[Task goal]:
Retype the text of each entry below line for line, with every character unchanged.

[Transcribed page text]:
_ _ _
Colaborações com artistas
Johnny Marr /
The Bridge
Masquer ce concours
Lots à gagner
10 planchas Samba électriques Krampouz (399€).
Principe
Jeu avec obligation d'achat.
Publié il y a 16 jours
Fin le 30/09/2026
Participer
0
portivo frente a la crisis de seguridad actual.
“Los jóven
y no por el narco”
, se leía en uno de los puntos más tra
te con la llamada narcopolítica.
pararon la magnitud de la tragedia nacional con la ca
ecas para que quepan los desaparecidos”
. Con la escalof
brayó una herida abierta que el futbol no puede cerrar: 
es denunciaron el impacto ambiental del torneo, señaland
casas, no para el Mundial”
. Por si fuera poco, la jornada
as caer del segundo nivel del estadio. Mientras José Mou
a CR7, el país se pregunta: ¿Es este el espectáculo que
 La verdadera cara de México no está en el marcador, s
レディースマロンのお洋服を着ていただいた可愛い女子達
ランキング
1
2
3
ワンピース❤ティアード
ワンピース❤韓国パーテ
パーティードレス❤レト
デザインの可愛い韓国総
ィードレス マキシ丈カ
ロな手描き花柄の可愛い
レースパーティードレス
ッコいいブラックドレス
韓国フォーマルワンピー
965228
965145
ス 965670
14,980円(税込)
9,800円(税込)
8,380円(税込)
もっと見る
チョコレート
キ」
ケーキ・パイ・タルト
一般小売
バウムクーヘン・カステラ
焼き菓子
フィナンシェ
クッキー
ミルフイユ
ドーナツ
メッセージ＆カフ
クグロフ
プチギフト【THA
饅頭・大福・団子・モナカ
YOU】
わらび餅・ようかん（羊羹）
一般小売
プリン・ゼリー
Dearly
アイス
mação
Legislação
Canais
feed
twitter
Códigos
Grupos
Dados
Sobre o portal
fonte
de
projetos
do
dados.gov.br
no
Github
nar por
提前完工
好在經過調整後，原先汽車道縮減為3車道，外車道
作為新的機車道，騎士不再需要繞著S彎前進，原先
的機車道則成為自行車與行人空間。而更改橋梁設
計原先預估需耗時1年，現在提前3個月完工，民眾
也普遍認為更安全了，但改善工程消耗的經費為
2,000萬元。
_ _ _
[Result of the task]:
Colaborações com artistas
Johnny Marr /
The Bridge
Masquer ce concours
Lots à gagner
10 planchas Samba électriques Krampouz (399€).
Principe
Jeu avec obligation d'achat.
Publié il y a 16 jours
Fin le 30/09/2026
Participer
0
portivo frente a la crisis de seguridad actual.
“Los jóven
y no por el narco”
, se leía en uno de los puntos más tra
te con la llamada narcopolítica.
pararon la magnitud de la tragedia nacional con la ca
ecas para que quepan los desaparecidos”
. Con la escalof
brayó una herida abierta que el futbol no puede cerrar: 
es denunciaron el impacto ambiental del torneo, señaland
casas, no para el Mundial”
. Por si fuera poco, la jornada
as caer del segundo nivel del estadio. Mientras José Mou
a CR7, el país se pregunta: ¿Es este el espectáculo que
 La verdadera cara de México no está en el marcador, s
レディースマロンのお洋服を着ていただいた可愛い女子達
ランキング
1
2
3
ワンピース❤ティアード
ワンピース❤韓国パーテ
パーティードレス❤レト
デザインの可愛い韓国総
ィードレス マキシ丈カ
ロな手描き花柄の可愛い
レースパーティードレス
ッコいいブラックドレス
韓国フォーマルワンピー
965228
965145
ス 965670
14,980円(税込)
9,800円(税込)
8,380円(税込)
もっと見る
チョコレート
キ」
ケーキ・パイ・タルト
一般小売
バウムクーヘン・カステラ
焼き菓子
フィナンシェ
クッキー
ミルフイユ
ドーナツ
メッセージ＆カフ
クグロフ
プチギフト【THA
饅頭・大福・団子・モナカ
YOU】
わらび餅・ようかん（羊羹）
一般小売
プリン・ゼリー
Dearly
アイス
mação
Legislação
Canais
feed
twitter
Códigos
Grupos
Dados
Sobre o portal
fonte
de
projetos
do
dados.gov.br
no
Github
nar por
提前完工
好在經過調整後，原先汽車道縮減為3車道，外車道
作為新的機車道，騎士不再需要繞著S彎前進，原先
的機車道則成為自行車與行人空間。而更改橋梁設
計原先預估需耗時1年，現在提前3個月完工，民眾
也普遍認為更安全了，但改善工程消耗的經費為
2,000萬元。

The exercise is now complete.